Work instructions:
Render the stretch of lines from the one containing "order: Pleuroziales" through the one containing "genus: Celypha" as a JSON list of strings, one string per line, leaving out blank lines.

Provided information:
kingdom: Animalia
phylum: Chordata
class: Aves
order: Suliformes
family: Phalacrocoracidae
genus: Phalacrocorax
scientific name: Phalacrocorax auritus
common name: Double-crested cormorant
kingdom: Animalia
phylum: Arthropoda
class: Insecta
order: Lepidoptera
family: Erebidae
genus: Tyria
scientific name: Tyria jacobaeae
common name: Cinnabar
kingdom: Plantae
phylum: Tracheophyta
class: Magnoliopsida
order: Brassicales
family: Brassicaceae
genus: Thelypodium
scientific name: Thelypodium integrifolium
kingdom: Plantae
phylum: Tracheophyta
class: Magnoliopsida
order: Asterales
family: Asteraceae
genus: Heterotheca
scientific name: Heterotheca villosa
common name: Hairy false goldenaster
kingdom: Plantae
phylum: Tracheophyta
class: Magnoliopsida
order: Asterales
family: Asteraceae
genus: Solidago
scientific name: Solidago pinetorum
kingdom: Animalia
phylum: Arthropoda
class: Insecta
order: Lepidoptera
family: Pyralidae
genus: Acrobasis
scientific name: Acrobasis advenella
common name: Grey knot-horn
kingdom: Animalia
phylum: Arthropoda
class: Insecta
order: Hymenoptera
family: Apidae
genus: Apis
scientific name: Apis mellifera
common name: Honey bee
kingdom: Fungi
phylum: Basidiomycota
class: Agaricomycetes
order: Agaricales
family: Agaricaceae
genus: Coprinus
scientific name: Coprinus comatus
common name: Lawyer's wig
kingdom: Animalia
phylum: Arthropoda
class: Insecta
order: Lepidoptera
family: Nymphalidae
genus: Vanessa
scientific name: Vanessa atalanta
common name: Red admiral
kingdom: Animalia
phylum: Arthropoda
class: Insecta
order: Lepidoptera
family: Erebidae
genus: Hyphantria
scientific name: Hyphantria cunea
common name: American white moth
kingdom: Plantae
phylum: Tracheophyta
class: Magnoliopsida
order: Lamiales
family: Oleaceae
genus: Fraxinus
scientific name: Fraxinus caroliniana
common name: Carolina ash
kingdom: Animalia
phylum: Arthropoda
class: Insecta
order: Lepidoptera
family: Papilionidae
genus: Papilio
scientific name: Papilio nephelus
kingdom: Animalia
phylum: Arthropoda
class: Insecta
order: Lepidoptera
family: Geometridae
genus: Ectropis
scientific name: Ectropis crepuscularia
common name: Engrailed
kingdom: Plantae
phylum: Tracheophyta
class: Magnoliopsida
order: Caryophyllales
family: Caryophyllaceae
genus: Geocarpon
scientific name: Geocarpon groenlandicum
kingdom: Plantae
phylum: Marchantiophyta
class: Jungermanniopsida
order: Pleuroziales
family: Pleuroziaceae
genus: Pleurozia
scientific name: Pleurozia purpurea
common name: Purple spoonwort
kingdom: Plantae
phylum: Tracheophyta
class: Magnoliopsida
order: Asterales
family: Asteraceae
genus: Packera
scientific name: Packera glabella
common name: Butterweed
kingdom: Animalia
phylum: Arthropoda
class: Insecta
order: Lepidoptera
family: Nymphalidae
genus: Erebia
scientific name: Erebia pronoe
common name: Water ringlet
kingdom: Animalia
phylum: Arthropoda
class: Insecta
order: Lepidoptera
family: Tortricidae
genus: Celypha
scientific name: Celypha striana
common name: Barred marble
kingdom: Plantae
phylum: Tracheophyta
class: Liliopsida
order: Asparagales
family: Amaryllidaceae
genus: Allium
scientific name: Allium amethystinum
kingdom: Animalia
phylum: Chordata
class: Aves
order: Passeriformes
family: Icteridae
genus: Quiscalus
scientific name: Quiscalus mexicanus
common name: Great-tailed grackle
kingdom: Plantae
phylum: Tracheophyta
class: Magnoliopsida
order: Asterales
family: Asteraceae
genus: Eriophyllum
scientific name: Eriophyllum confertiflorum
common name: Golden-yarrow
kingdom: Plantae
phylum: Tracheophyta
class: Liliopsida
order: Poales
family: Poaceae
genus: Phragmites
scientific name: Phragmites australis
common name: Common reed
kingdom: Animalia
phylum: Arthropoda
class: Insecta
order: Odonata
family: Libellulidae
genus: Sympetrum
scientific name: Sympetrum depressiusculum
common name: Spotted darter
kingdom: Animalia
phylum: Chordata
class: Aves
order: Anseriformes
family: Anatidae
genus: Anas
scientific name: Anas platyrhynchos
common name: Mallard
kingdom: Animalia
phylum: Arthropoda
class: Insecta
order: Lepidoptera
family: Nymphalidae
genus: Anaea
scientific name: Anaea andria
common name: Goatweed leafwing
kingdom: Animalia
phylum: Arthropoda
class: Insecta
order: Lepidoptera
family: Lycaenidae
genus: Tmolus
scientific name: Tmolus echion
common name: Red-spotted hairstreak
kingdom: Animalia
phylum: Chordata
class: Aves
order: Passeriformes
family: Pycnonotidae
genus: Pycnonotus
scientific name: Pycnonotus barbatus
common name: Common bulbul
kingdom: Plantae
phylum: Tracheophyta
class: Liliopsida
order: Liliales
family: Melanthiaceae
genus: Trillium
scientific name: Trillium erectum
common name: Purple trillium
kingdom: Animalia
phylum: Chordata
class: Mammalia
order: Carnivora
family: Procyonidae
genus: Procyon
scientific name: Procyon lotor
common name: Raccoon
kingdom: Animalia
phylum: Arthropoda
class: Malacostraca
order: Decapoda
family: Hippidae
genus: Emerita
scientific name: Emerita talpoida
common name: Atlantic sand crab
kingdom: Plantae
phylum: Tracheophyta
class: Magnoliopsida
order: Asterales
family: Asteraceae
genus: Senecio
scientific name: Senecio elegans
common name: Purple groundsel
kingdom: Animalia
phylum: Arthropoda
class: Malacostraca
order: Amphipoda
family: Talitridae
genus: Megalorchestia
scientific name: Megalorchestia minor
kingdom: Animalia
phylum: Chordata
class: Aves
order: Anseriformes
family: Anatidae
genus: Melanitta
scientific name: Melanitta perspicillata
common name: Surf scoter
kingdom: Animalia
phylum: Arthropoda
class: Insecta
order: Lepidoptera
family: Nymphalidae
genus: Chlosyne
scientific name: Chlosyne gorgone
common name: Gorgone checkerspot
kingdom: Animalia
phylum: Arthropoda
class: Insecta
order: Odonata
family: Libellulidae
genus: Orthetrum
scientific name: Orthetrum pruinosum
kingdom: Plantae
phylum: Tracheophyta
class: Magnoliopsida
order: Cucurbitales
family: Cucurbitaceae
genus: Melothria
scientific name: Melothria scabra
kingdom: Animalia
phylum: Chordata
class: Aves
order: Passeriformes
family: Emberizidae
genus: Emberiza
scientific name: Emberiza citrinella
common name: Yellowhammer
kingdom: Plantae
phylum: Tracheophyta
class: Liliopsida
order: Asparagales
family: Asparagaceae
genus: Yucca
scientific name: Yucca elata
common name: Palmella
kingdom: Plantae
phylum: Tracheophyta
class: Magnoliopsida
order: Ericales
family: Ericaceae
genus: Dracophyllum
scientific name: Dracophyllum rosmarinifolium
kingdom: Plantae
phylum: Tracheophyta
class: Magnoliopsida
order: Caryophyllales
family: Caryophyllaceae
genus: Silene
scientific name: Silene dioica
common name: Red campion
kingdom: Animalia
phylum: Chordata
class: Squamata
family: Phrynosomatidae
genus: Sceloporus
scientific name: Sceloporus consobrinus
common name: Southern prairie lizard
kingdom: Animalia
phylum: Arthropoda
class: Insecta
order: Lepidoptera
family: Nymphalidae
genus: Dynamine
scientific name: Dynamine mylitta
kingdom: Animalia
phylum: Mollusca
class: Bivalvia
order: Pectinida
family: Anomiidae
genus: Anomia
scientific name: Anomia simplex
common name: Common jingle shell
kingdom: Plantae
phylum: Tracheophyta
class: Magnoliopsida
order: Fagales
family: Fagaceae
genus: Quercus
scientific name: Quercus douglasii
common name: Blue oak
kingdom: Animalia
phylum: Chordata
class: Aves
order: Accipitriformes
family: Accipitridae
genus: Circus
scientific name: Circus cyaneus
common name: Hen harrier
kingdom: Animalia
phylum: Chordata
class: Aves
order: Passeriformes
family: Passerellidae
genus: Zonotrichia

Task answer:
[
  "order: Pleuroziales",
  "family: Pleuroziaceae",
  "genus: Pleurozia",
  "scientific name: Pleurozia purpurea",
  "common name: Purple spoonwort",
  "kingdom: Plantae",
  "phylum: Tracheophyta",
  "class: Magnoliopsida",
  "order: Asterales",
  "family: Asteraceae",
  "genus: Packera",
  "scientific name: Packera glabella",
  "common name: Butterweed",
  "kingdom: Animalia",
  "phylum: Arthropoda",
  "class: Insecta",
  "order: Lepidoptera",
  "family: Nymphalidae",
  "genus: Erebia",
  "scientific name: Erebia pronoe",
  "common name: Water ringlet",
  "kingdom: Animalia",
  "phylum: Arthropoda",
  "class: Insecta",
  "order: Lepidoptera",
  "family: Tortricidae",
  "genus: Celypha"
]